Olsen will receive $1 in damages. Olsen said the suit was not about money, but protecting Freedom of Speech.
“While this lawsuit was personal, it was never just about me. When my First Amendment rights were violated by NWTC, I knew I had to stand up for my rights. With the Court’s decision, it is my hope that NWTC and colleges everywhere will work to expand and embrace, not constrict, the First Amendment rights of all students," says Olsen.
Olsen and the Wisconsin Institute for Law and Liberty filed the lawsuit. On Feb. 14, 2018, Olsen was handing out valentines to students and staff on campus and was stopped by campus security. They told Olsen that she was violating NWTC's Public Assembly Policy.
The valentines included messages and referenced Bible verses. One valentine said "You are special! 1 John 4:11"; another said "Jesus Loves You!"
Someone called security to complain.
"When she attempted to do this, security forces were dispatched to apprehend her and tell her that she was speaking outside of the approved area, an area which she could only speak in if she got advanced permission," said Rick Esenberg, Wisconsin Institute for Law and Liberty.
Hon. Griesbach says there were no signs or indications in these areas of campus that students needed permission to hand out literature.

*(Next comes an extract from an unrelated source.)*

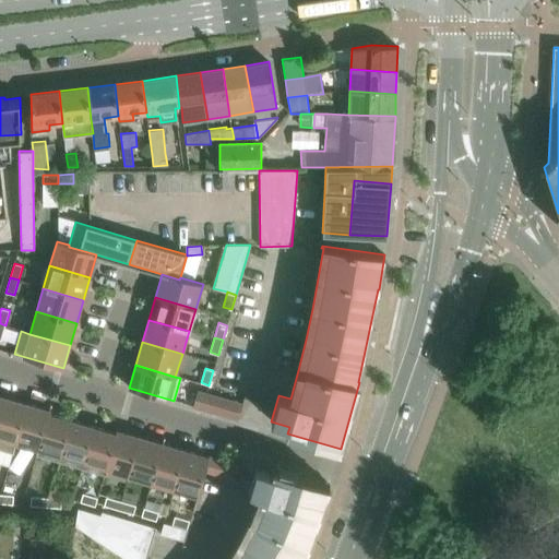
[(198,391),(193,406),(202,408),(206,393),(198,391)]
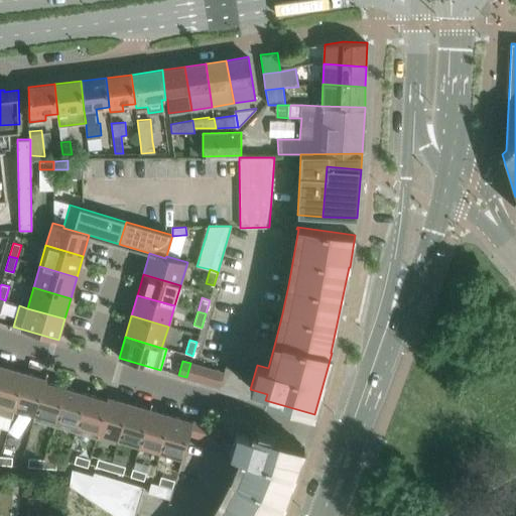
[(0,414),(12,418),(15,409),(14,409),(24,372),(4,366),(0,378),(0,414)]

"Olsen estimates that, in total, she delivered approximately thirty Valentines in various areas of the central complex of the campus’ interconnected buildings. At no time did Olsen sell Valentines, ask anyone for anything as a condition for accepting the Valentines, or force the Valentines on any person who did not wish to take one or entreat anyone who declined to accept it," reads Griesbach's ruling.

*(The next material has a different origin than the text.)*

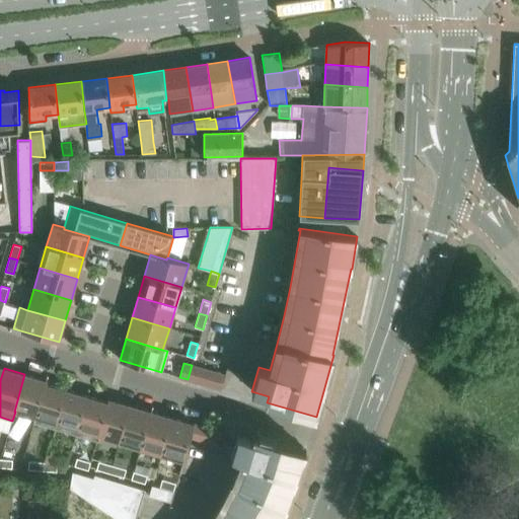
[(46,380),(24,374),(14,412),(15,412),(35,418),(46,380)]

Olsen maintained that the policy restricted her First Amendment rights, but "NWTC’s counsel maintained that the Public Assembly Policy was constitutional and that NWTC’s enforcement of the Policy on February 14, 2018 was lawful."

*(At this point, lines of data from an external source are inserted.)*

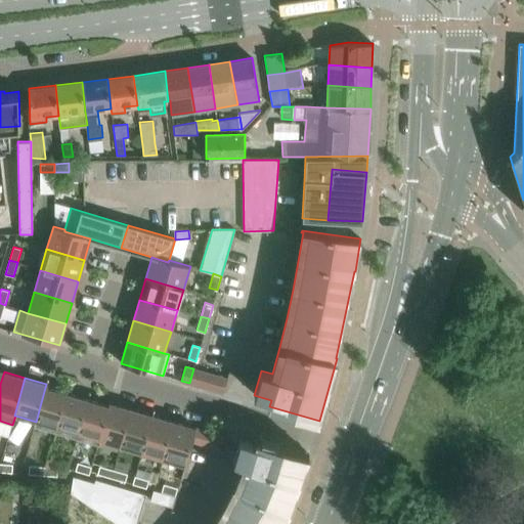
[(47,384),(46,384),(36,422),(35,425),(56,431),(67,393),(46,387),(47,384)]
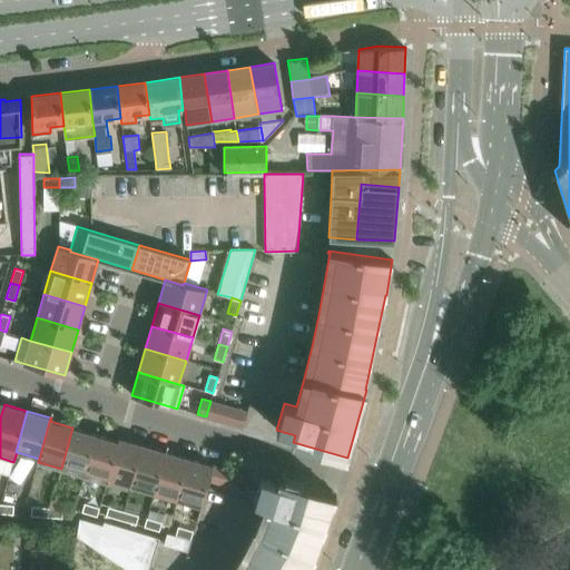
[(61,469),(84,475),(96,434),(72,428),(61,469)]
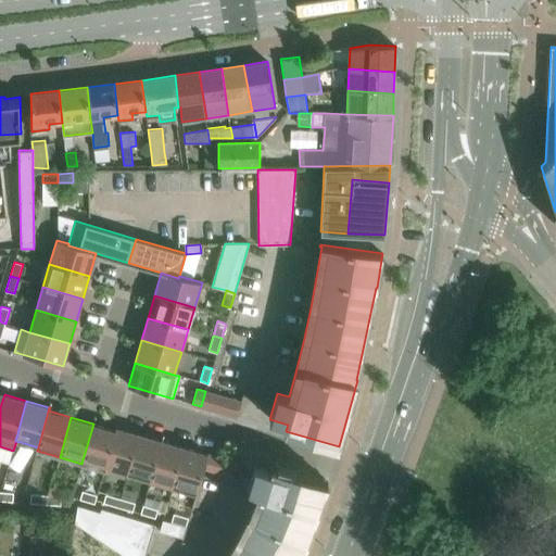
[(115,430),(93,424),(81,464),(104,470),(117,427),(116,427),(115,430)]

That's when Olsen moved forward with the federal lawsuit.
NWTC has since revised its
The school tried to argue that the lawsuit was moot.
"NWTC first argues that Olsen’s case is moot because NWTC changed the policy under which she was prevented from handing out Valentines. A claim is moot when it no longer involves an actual and ongoing controversy," says Hon. Griesbach.
Griesbach says, "The fact that one person anonymously complained about the message does not rob her of her right to convey her message to others who willingly accepted it.
"No one, including the complainer, was forced to accept Olsen’s offer of a Valentine; he or she could have simply said “no thank you” or promptly placed it in a trash receptacle. NWTC had no more right to prevent her from handing out individual Valentines than it did to stop her from wishing each individual to have a “good morning and a blessed day.”
NWTC President Dr. Jeff Rafn released this statement to Action 2 News: “We fully support freedom of speech and we promote the respectful exchange of ideas. We also have a responsibility to protect the privacy of students and the integrity of the learning environment. The College will continue to ensure that it meets its legal obligations."
Polly Olsen was invited to the White House in March as part of President Donald Trump's address on campus free speech.
“Even though we have our First Amendment rights, it’s an extra precaution to make sure that campuses are actually following through in allowing students to speak on both sides of an issue or multiple sides of an issue or religion,” she said.